Segment Start: INFORMATION PROVIDED

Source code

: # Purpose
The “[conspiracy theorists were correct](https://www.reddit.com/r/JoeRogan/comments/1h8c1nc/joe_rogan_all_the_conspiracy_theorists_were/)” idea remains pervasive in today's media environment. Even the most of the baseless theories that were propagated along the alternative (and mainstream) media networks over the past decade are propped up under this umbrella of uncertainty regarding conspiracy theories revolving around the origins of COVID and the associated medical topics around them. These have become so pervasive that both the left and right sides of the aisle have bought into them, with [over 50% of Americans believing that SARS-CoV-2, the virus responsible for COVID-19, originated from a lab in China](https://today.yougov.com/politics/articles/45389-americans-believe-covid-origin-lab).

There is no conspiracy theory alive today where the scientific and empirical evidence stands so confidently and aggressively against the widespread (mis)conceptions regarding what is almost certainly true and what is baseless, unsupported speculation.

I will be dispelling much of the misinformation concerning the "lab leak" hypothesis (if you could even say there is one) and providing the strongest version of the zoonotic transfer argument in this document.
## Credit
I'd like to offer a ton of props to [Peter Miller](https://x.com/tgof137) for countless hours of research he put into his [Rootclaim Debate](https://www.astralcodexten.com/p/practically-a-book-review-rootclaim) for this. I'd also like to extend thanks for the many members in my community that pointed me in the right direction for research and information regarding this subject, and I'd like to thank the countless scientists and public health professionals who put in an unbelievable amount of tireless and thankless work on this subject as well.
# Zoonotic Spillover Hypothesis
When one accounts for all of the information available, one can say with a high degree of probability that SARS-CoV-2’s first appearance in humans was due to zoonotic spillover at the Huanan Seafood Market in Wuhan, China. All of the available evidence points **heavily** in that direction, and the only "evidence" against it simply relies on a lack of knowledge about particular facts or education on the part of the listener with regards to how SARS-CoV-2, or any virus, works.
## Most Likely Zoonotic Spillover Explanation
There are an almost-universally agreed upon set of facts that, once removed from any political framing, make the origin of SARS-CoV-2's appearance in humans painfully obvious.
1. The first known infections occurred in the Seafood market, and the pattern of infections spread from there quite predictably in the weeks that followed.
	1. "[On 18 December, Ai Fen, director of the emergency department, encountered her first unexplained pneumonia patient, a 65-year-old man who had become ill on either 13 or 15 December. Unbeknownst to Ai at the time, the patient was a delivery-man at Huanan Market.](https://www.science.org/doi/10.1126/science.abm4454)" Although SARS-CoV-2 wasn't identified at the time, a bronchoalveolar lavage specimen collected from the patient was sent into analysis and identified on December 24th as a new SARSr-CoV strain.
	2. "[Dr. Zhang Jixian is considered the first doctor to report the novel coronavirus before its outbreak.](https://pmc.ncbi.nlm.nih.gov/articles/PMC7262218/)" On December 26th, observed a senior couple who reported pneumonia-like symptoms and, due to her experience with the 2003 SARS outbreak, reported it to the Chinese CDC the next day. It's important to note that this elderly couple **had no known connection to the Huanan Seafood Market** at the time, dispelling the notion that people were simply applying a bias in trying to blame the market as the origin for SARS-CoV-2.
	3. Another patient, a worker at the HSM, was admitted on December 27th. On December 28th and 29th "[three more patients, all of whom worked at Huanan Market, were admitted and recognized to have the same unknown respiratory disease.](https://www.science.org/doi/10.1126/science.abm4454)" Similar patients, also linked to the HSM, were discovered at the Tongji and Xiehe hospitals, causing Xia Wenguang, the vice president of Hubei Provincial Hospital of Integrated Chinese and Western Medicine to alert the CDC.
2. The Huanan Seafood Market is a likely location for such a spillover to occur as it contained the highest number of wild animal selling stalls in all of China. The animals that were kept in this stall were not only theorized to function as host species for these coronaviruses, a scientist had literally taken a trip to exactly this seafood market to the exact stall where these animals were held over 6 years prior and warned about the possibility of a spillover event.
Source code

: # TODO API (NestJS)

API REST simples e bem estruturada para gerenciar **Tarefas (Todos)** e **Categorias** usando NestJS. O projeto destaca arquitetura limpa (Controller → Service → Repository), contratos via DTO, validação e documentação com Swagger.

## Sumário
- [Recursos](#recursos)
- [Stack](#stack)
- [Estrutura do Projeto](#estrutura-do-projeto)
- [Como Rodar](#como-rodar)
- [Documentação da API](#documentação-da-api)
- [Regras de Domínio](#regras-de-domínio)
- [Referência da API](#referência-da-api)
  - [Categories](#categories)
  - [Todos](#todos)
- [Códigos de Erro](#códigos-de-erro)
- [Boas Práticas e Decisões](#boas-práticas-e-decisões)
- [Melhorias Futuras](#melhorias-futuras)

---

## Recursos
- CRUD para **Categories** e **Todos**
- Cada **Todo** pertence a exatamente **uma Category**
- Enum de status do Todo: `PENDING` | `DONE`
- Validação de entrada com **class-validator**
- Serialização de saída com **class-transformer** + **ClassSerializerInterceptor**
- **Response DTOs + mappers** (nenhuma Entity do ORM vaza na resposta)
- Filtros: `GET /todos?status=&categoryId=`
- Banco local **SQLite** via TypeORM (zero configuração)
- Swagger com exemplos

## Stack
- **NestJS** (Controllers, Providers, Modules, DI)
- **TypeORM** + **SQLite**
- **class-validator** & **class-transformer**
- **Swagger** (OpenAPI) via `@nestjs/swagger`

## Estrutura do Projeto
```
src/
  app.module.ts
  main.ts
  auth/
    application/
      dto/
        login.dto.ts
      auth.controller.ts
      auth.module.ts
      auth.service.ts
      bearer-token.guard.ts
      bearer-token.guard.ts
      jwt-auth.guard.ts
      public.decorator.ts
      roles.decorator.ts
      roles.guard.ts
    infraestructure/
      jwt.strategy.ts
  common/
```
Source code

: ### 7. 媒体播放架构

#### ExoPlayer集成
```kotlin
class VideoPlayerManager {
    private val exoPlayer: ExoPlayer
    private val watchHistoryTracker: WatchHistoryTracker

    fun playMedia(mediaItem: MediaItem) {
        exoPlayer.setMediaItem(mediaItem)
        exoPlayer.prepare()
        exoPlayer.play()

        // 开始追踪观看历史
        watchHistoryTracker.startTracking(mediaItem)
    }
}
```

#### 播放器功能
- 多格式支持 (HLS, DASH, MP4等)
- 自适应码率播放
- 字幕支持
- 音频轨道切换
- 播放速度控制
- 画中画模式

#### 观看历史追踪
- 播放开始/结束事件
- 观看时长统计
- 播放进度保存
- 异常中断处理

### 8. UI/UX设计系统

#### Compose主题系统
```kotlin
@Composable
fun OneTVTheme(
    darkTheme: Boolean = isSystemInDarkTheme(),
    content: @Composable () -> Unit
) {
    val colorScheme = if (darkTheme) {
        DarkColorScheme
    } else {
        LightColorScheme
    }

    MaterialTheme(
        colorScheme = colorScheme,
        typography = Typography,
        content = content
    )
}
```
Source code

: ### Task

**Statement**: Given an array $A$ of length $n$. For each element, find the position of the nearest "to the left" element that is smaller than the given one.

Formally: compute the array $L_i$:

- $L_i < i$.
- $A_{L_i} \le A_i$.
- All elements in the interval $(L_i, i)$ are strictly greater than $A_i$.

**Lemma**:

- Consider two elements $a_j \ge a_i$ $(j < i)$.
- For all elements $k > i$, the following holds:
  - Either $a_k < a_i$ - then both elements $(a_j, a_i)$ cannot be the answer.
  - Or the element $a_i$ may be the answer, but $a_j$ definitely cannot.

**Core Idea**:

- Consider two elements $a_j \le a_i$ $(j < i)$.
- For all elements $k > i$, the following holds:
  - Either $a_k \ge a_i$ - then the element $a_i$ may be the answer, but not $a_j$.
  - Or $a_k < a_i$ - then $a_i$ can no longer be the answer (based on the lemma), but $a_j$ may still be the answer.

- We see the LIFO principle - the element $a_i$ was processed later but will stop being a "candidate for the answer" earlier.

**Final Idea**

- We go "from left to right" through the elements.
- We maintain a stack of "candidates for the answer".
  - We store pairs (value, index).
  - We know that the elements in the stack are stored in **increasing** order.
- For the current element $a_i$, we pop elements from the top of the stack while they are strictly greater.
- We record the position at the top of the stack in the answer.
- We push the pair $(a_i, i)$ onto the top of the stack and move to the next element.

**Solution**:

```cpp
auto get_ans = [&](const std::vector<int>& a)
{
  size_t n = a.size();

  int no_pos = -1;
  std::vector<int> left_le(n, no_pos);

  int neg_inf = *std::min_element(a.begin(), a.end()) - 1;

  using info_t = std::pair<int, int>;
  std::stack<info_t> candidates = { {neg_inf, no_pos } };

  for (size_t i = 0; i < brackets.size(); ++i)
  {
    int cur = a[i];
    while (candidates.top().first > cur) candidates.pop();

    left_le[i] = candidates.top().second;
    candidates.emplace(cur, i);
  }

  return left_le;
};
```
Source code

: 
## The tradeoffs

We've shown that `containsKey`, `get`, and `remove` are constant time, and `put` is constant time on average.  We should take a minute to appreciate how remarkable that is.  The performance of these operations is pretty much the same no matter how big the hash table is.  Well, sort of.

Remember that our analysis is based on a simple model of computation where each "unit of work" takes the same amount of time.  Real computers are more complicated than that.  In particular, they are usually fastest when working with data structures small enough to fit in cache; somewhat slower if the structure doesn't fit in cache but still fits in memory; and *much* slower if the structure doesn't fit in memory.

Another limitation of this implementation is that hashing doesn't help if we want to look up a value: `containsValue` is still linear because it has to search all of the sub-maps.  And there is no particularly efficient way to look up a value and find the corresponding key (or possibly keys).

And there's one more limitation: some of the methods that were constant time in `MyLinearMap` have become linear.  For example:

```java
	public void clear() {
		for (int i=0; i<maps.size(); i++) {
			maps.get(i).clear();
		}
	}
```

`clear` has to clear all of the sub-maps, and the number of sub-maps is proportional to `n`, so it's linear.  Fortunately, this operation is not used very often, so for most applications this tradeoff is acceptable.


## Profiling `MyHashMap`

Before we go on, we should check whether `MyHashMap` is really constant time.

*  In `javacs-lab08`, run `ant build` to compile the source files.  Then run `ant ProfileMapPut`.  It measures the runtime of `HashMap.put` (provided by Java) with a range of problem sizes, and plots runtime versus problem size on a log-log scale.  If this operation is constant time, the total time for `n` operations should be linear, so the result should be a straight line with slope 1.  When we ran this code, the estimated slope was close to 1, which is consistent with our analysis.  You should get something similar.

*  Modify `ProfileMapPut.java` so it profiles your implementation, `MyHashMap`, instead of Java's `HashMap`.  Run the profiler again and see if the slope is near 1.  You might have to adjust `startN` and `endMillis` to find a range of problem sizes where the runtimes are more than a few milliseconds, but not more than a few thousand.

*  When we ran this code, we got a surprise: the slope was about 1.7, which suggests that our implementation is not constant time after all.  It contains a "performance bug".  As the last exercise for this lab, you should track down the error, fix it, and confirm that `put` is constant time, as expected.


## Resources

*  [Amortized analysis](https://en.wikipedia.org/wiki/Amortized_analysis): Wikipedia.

Segment End: INFORMATION PROVIDED

**ACTION ITEM:** Within the listing, how many lines hold the string "Composable"? Answer with the number alone.

**SOLUTION:** 2